Relevés enregistrés
*****
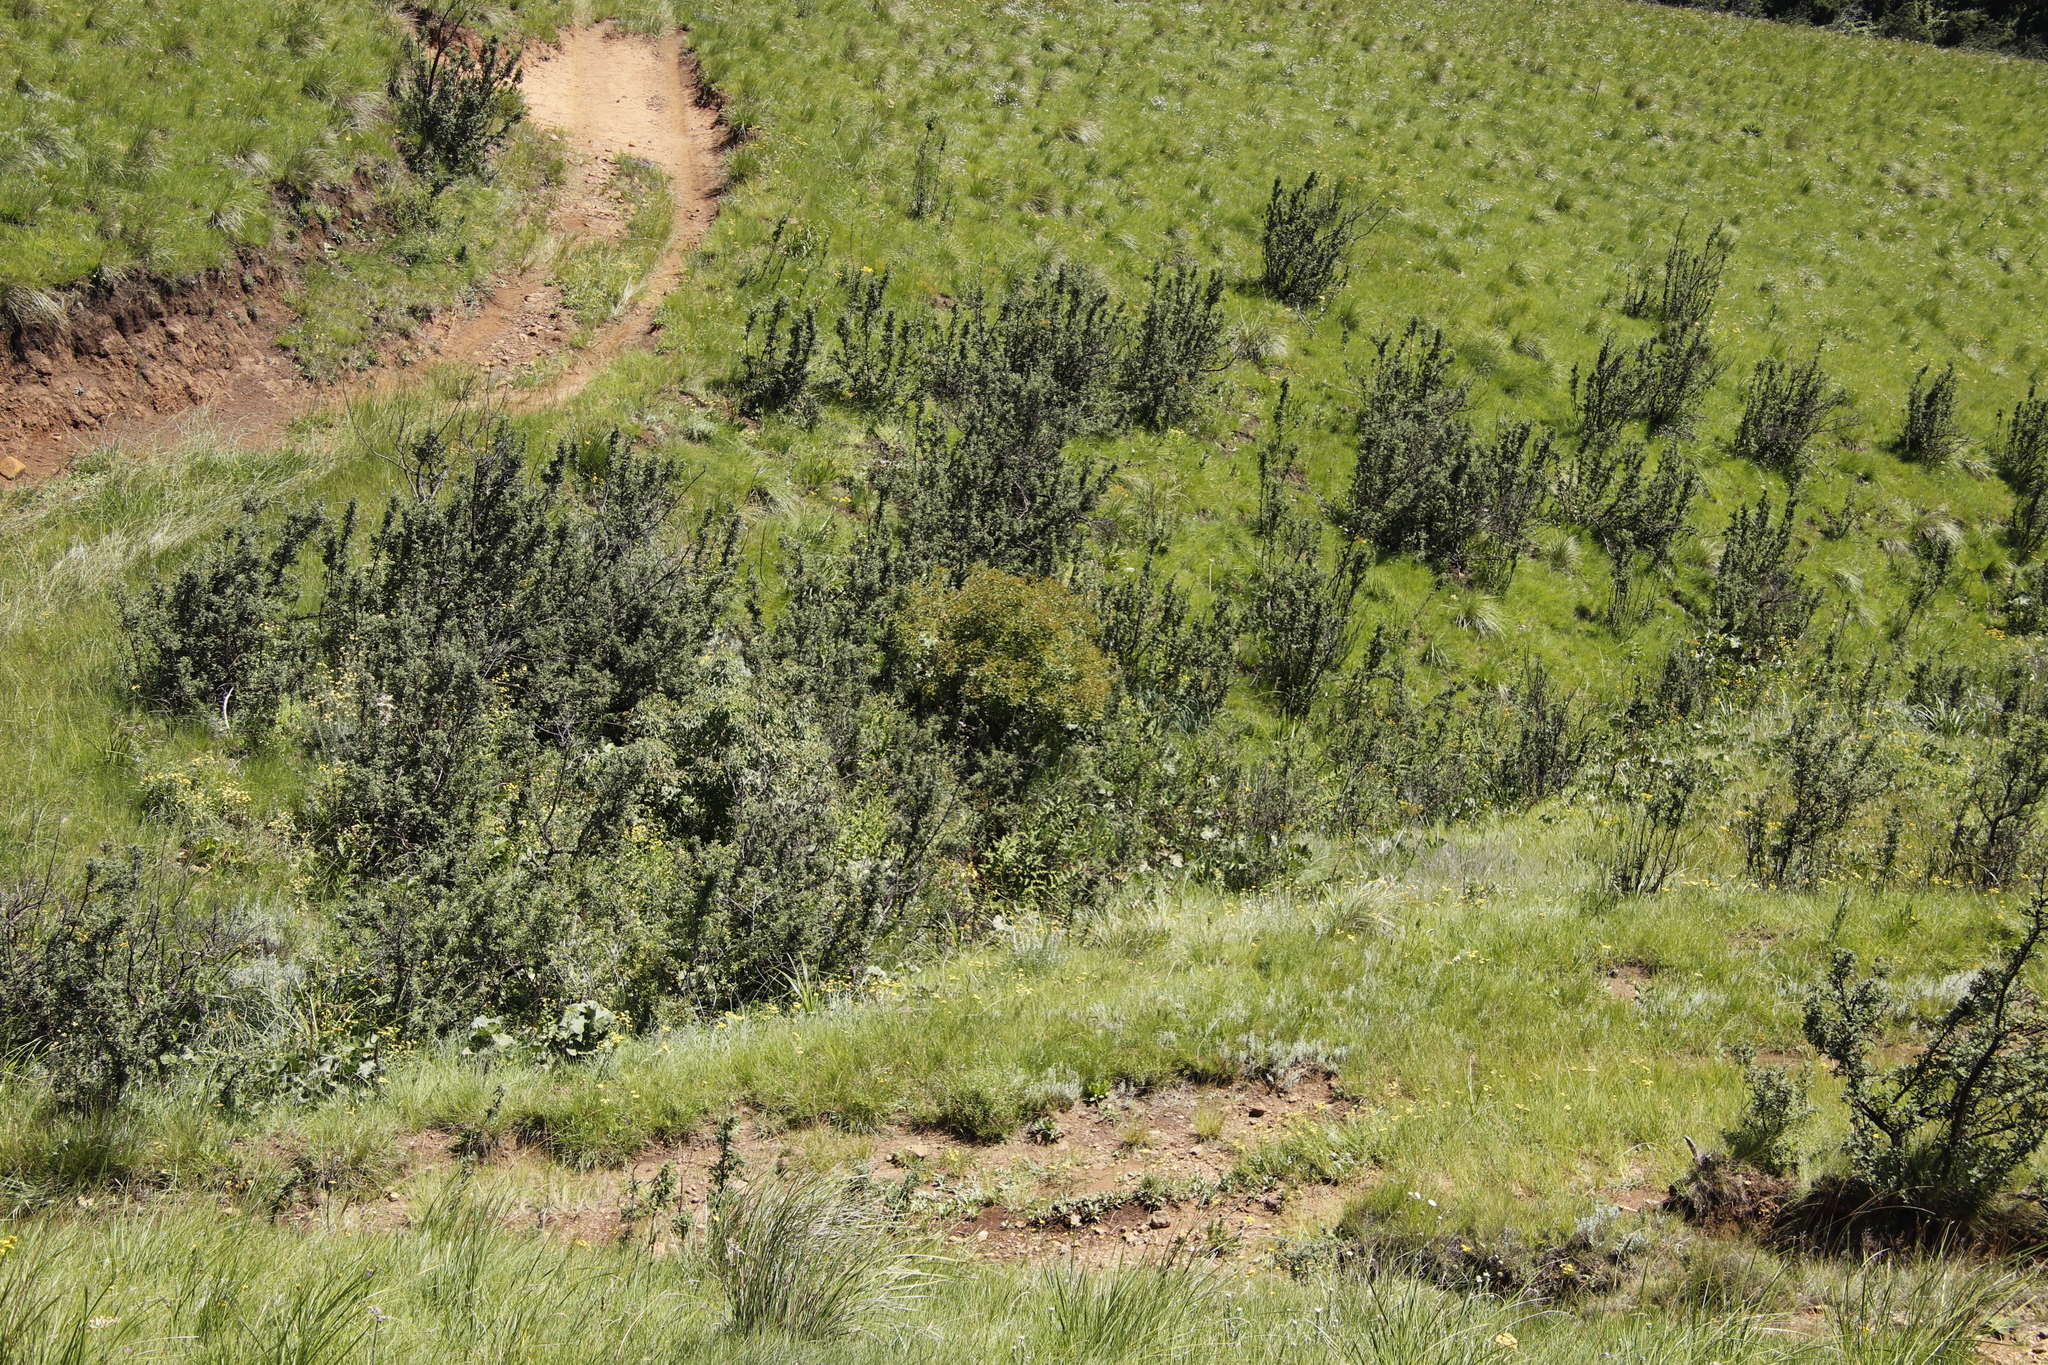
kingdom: Plantae
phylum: Tracheophyta
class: Magnoliopsida
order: Rosales
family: Rosaceae
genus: Leucosidea
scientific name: Leucosidea sericea
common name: Oldwood
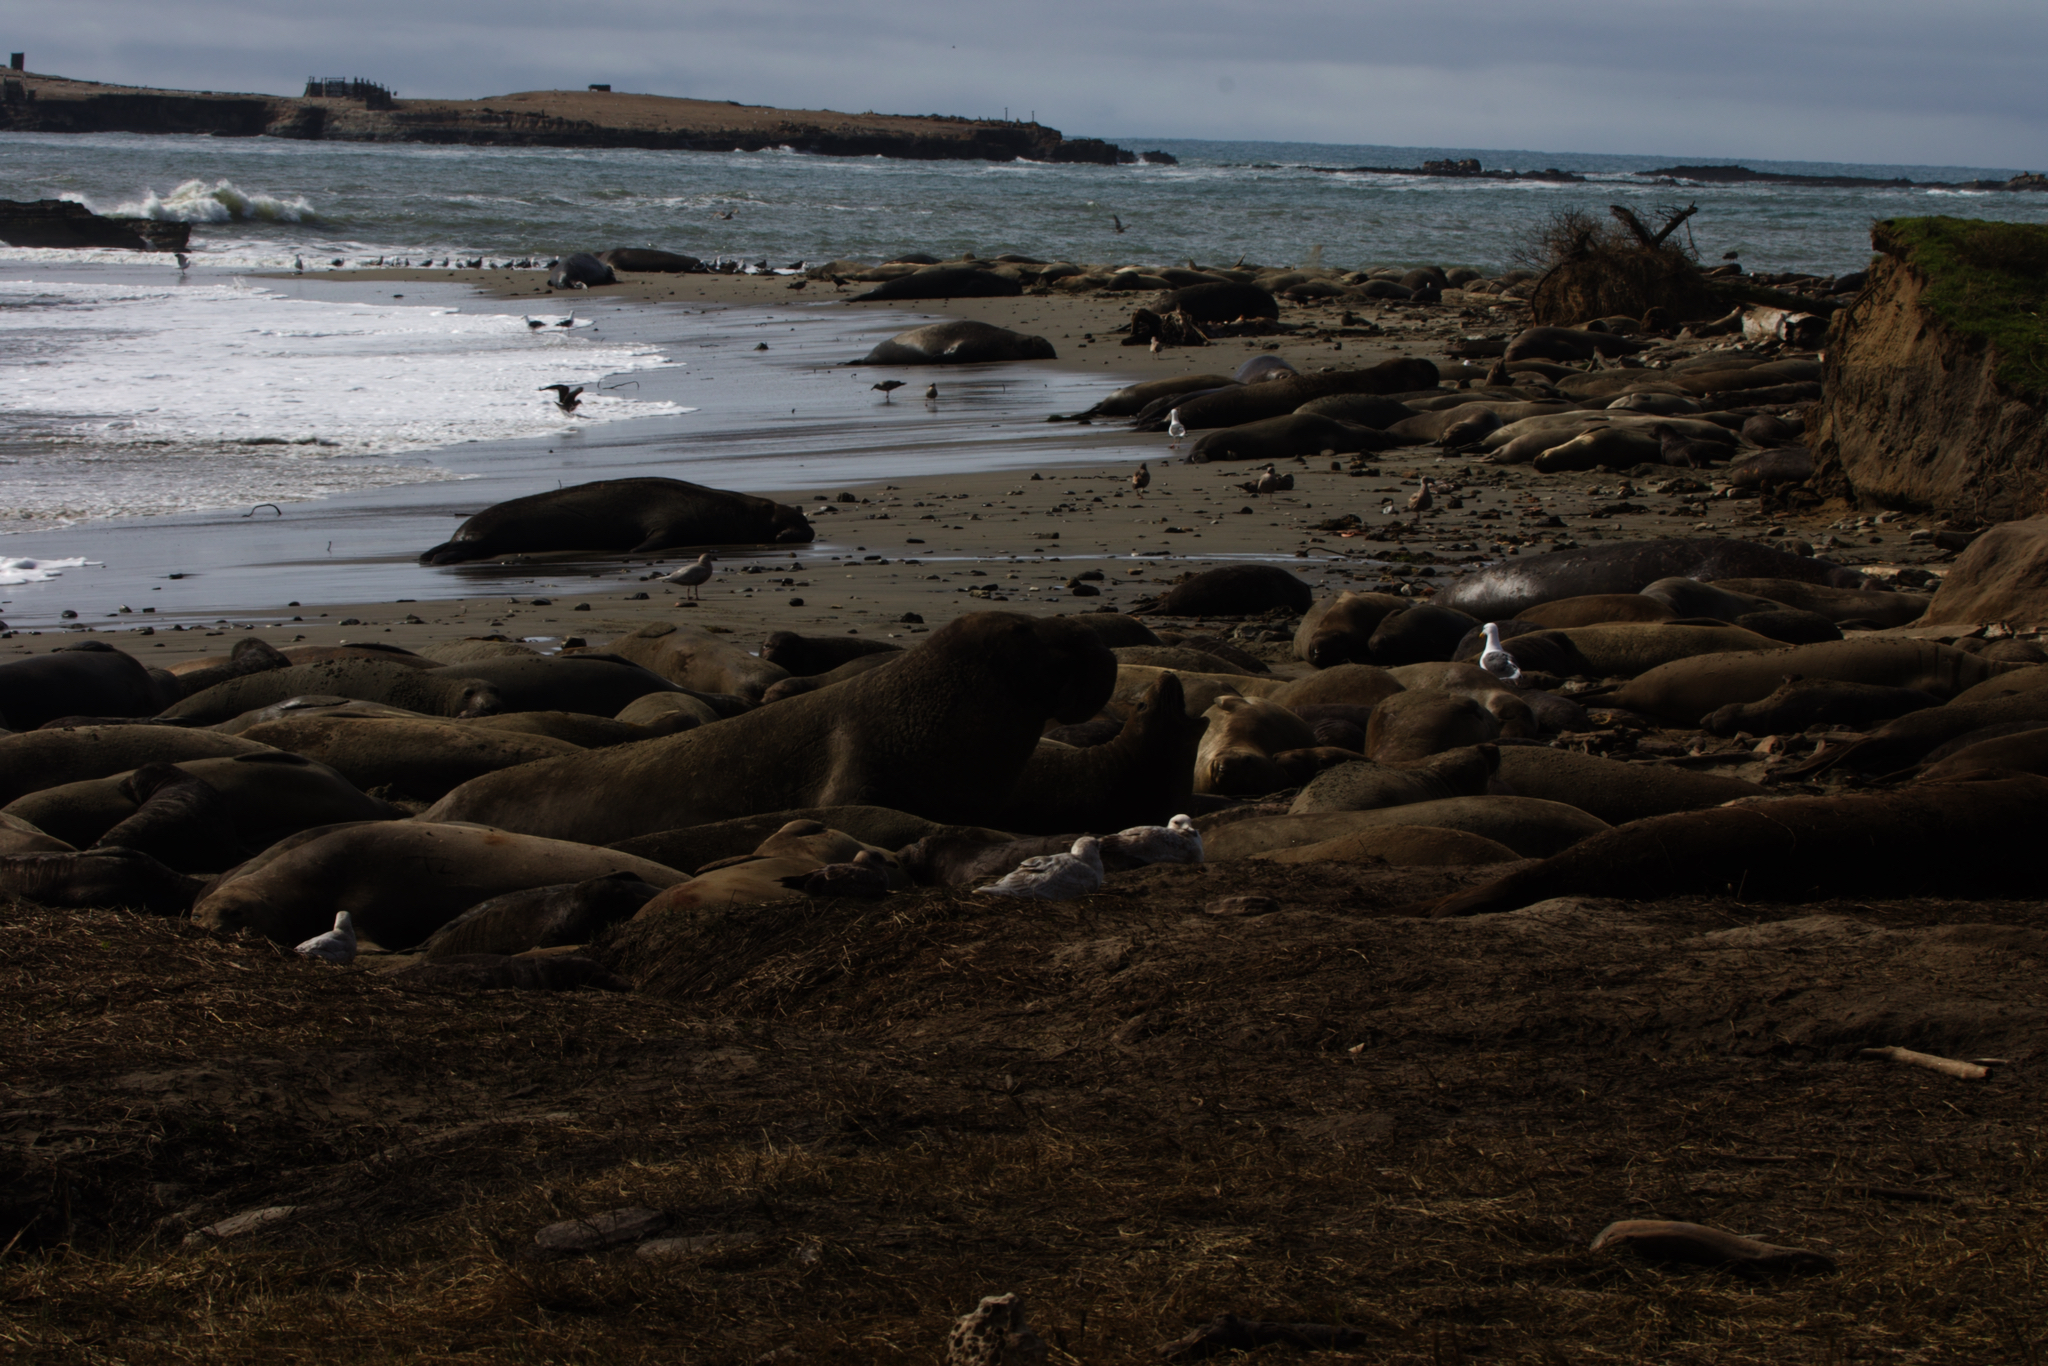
*****
Citez mot pour mot toutes les lignes ci-dessus, sans reprendre les images.

kingdom: Plantae
phylum: Tracheophyta
class: Magnoliopsida
order: Rosales
family: Rosaceae
genus: Leucosidea
scientific name: Leucosidea sericea
common name: Oldwood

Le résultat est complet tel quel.